Search code examples
rpoissonglmnetlasso-regression

Why are the predictions from poisson lasso regression model in glmnet not integers?


I am conducting a lasso regression modeling predictors of a count outcome in glmnet.

I am wondering what to make of the predictions from this model.

Here is some toy data. It's not very good because I don't know how to simulate multivariate data but I'm mainly interested in whether I'm getting the syntax right.

set.seed(123)
df <- data.frame(count = rpois(500, lambda = 3),
                 pred1 = rnorm(500),
                 pred2 = rnorm(500),
                 pred3 = rnorm(500),
                 pred4 = rnorm(500),
                 pred5 = rnorm(500),
                 pred6 = rnorm(500),
                 pred7 = rnorm(500),
                 pred8 = rnorm(500),
                 pred9 = rnorm(500),
                 pred10 = rnorm(500))

Now run the model

x <- model.matrix(count ~ ., df)[,-1]
y <- df$count
cvg <- cv.glmnet(x,y,family = "poisson")

now when I generate predicted outcomes

yTest <- predict(cvg, newx = x, family = "poisson", type = "link")

This is the output

# 1   1.094604
# 2   1.094604
# 3   1.094604
# 4   1.094604
# 5   1.094604
# 6   1.094604
# ... ........

Now obviously the model predictions are all the same and all terrible (unsurprising given the absence of any association between the predictors and the outcome), but the thing I am wondering is why they are not integers (with my real data I have the same problem).

I have several questions.

So my questions are:

Am I specifying the correct arguments in the glmnet.predict() function? In the help for the predict function it states that specifying type = "link" gives "the linear predictors" for poisson models, whereas specifying type = "response" gives the "fitted mean" for poisson models (in the case of my dumb example it generates 500 values of 2.988).
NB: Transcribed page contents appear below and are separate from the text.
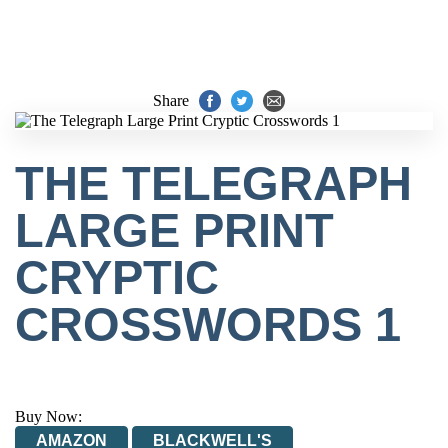
Share
THE TELEGRAPH
LARGE PRINT
CRYPTIC
CROSSWORDS 1
Buy Now:
AMAZON
BLACKWELL'S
Shouldn't the predicted outcomes match the form of the data itself, i.e. be integers?

If I am specifying the correct arguments in the predict() function, how do I use the non-integer predictions Do I round them to the nearest integer, or just leave them alone?


Solution

  • Shouldn't the predicted outcomes match the form of the data itself, i.e. be integers?
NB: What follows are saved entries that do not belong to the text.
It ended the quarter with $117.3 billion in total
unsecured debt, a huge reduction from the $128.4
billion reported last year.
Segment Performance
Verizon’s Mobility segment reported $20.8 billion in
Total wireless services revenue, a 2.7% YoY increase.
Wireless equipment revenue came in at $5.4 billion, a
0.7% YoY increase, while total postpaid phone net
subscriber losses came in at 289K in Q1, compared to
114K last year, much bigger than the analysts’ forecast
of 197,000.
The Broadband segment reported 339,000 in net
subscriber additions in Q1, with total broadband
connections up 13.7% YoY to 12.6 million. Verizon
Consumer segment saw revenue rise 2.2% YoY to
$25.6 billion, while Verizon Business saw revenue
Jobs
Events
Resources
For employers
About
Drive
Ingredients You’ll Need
    When you use a regression model you are associating a (conditional) probability distribution, indexed by parameters (in the Poisson case, the lambda parameter, which represents the mean) to each predictor configuration. A prediction of the response minimizes some expected loss function conditional to the predictor values so it depends on what loss function you are using.
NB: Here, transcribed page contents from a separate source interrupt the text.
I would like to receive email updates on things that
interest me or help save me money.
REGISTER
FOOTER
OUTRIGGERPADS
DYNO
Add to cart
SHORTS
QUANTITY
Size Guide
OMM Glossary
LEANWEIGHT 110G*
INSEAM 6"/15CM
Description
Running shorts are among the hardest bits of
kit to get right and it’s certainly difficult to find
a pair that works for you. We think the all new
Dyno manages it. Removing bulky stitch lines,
    If you consider a 0-1 loss, then yes, the predicted values should be an integer: the mode of the distribution, its most probable value, which in the case of a Possion distribution is the floor of lambda if it is not an integer (https://en.wikipedia.org/wiki/Poisson_distribution).

    If you consider a squared loss (y - y_prediction)^2 then your prediction is the conditional expectation (see https://en.wikipedia.org/wiki/Minimum_mean_square_error#Properties), which is not necessarily an integer, just like the result you are getting.

    glmnet uses squared loss, but you can easily predict an integer value (the one that minimizes the 0-1 loss) by applying the floor() function to the predicted values output by glmnet.